EXERCISE BRIEF: Copy out the material below with "Pitch" swapped for "Spacing" and nothing else changed. Leave the pictures out.

DATA EXCERPTS:
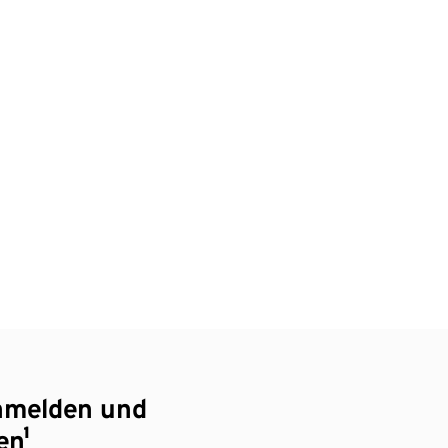
nmelden und
en¹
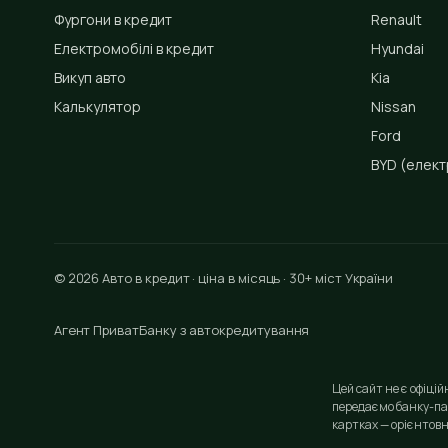
Фургони в кредит
Renault
Електромобілі в кредит
Hyundai
Викуп авто
Kia
Калькулятор
Nissan
Ford
BYD
(елект
© 2026 Авто в кредит · ціна в місяць · 30+ міст України
Агент ПриватБанку з автокредитування
Цей сайт не є офіці
передаємо банку-па
картках — орієнтовн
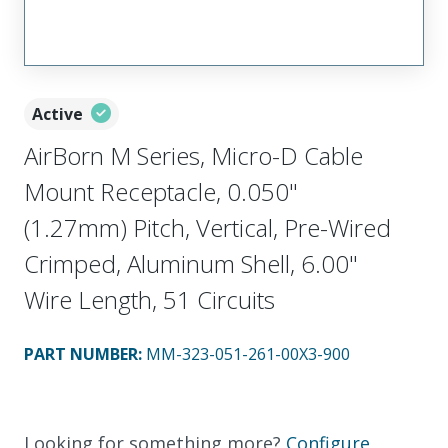
Active
AirBorn M Series, Micro-D Cable
Mount Receptacle, 0.050"
(1.27mm) Pitch, Vertical, Pre-Wired
Crimped, Aluminum Shell, 6.00"
Wire Length, 51 Circuits
PART NUMBER
:
MM-323-051-261-00X3-900
Looking for something more?
Configure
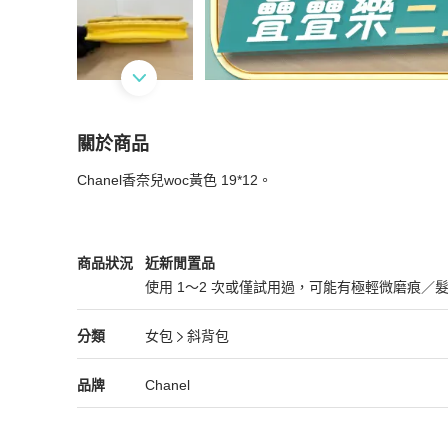
關於商品
關於
Chanel香奈兒woc黃色 19*12。
Chanel香奈兒woc黃色 19*12。
商品詳情與購買
Chanel
女包
商品狀態與細節
商品狀況
近新閒置品
使用 1～2 次或僅試用過，可能有極輕微磨痕／
近新閒置品
Chanel
女包
分類資訊
分類
女包
斜背包
女包
/
斜背包
推薦
Chanel
Chanel
精品
推薦清單
女包
品牌介紹
品牌
Chanel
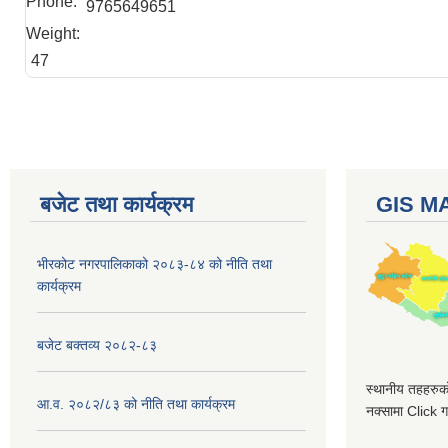
Phone:
9765649651
Weight:
47
बजेट तथा कार्यक्रम
GIS M
भीरकोट नगरपालिकाको २०८३-८४ को नीति तथा
कार्यक्रम
बजेट बक्तव्य २०८२-८३
स्थानीय तहहरुको
आ.व. २०८२/८३ को नीति तथा कार्यक्रम
नक्सामा Click गर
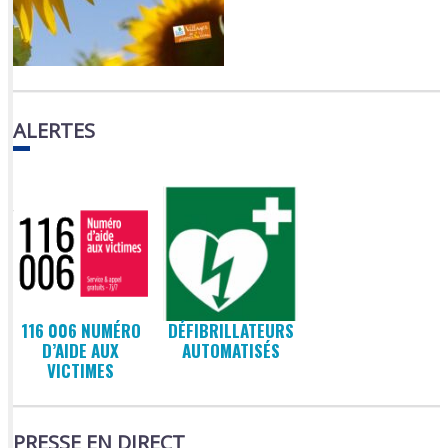
ALERTES
116 006 NUMÉRO
DÉFIBRILLATEURS
D’AIDE AUX
AUTOMATISÉS
VICTIMES
PRESSE EN DIRECT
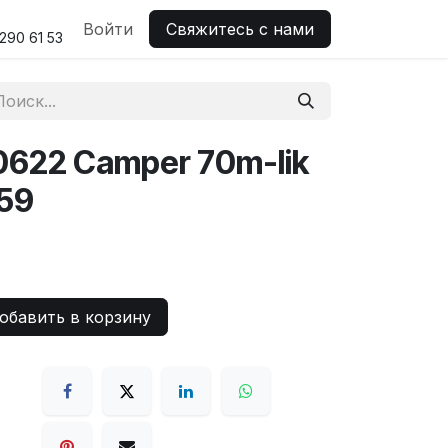
н поддержка
Войти
Свяжитесь с нами
290 61 53
0622 Camper 70m-lik
59
бавить в корзину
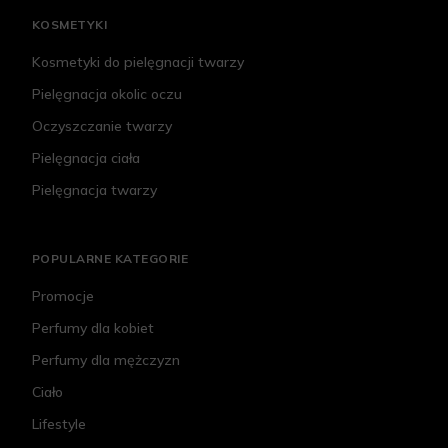
KOSMETYKI
Kosmetyki do pielęgnacji twarzy
Pielęgnacja okolic oczu
Oczyszczanie twarzy
Pielęgnacja ciała
Pielęgnacja twarzy
POPULARNE KATEGORIE
Promocje
Perfumy dla kobiet
Perfumy dla mężczyzn
Ciało
Lifestyle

ANSWER BOX:
nmelden und
en¹
Фургони в кредит
Renault
Електромобілі в кредит
Hyundai
Викуп авто
Kia
Калькулятор
Nissan
Ford
BYD
(елект
© 2026 Авто в кредит · ціна в місяць · 30+ міст України
Агент ПриватБанку з автокредитування
Цей сайт не є офіці
передаємо банку-па
картках — орієнтовн
Active
AirBorn M Series, Micro-D Cable
Mount Receptacle, 0.050"
(1.27mm) Spacing, Vertical, Pre-Wired
Crimped, Aluminum Shell, 6.00"
Wire Length, 51 Circuits
PART NUMBER
:
MM-323-051-261-00X3-900
Looking for something more?
Configure
關於商品
關於
Chanel香奈兒woc黃色 19*12。
Chanel香奈兒woc黃色 19*12。
商品詳情與購買
Chanel
女包
商品狀態與細節
商品狀況
近新閒置品
使用 1～2 次或僅試用過，可能有極輕微磨痕／
近新閒置品
Chanel
女包
分類資訊
分類
女包
斜背包
女包
/
斜背包
推薦
Chanel
Chanel
精品
推薦清單
女包
品牌介紹
品牌
Chanel
Phone:
9765649651
Weight:
47
बजेट तथा कार्यक्रम
GIS M
भीरकोट नगरपालिकाको २०८३-८४ को नीति तथा
कार्यक्रम
बजेट बक्तव्य २०८२-८३
स्थानीय तहहरुको
आ.व. २०८२/८३ को नीति तथा कार्यक्रम
नक्सामा Click गर
ALERTES
116 006 NUMÉRO
DÉFIBRILLATEURS
D’AIDE AUX
AUTOMATISÉS
VICTIMES
PRESSE EN DIRECT
н поддержка
Войти
Свяжитесь с нами
290 61 53
0622 Camper 70m-lik
59
бавить в корзину
KOSMETYKI
Kosmetyki do pielęgnacji twarzy
Pielęgnacja okolic oczu
Oczyszczanie twarzy
Pielęgnacja ciała
Pielęgnacja twarzy
POPULARNE KATEGORIE
Promocje
Perfumy dla kobiet
Perfumy dla mężczyzn
Ciało
Lifestyle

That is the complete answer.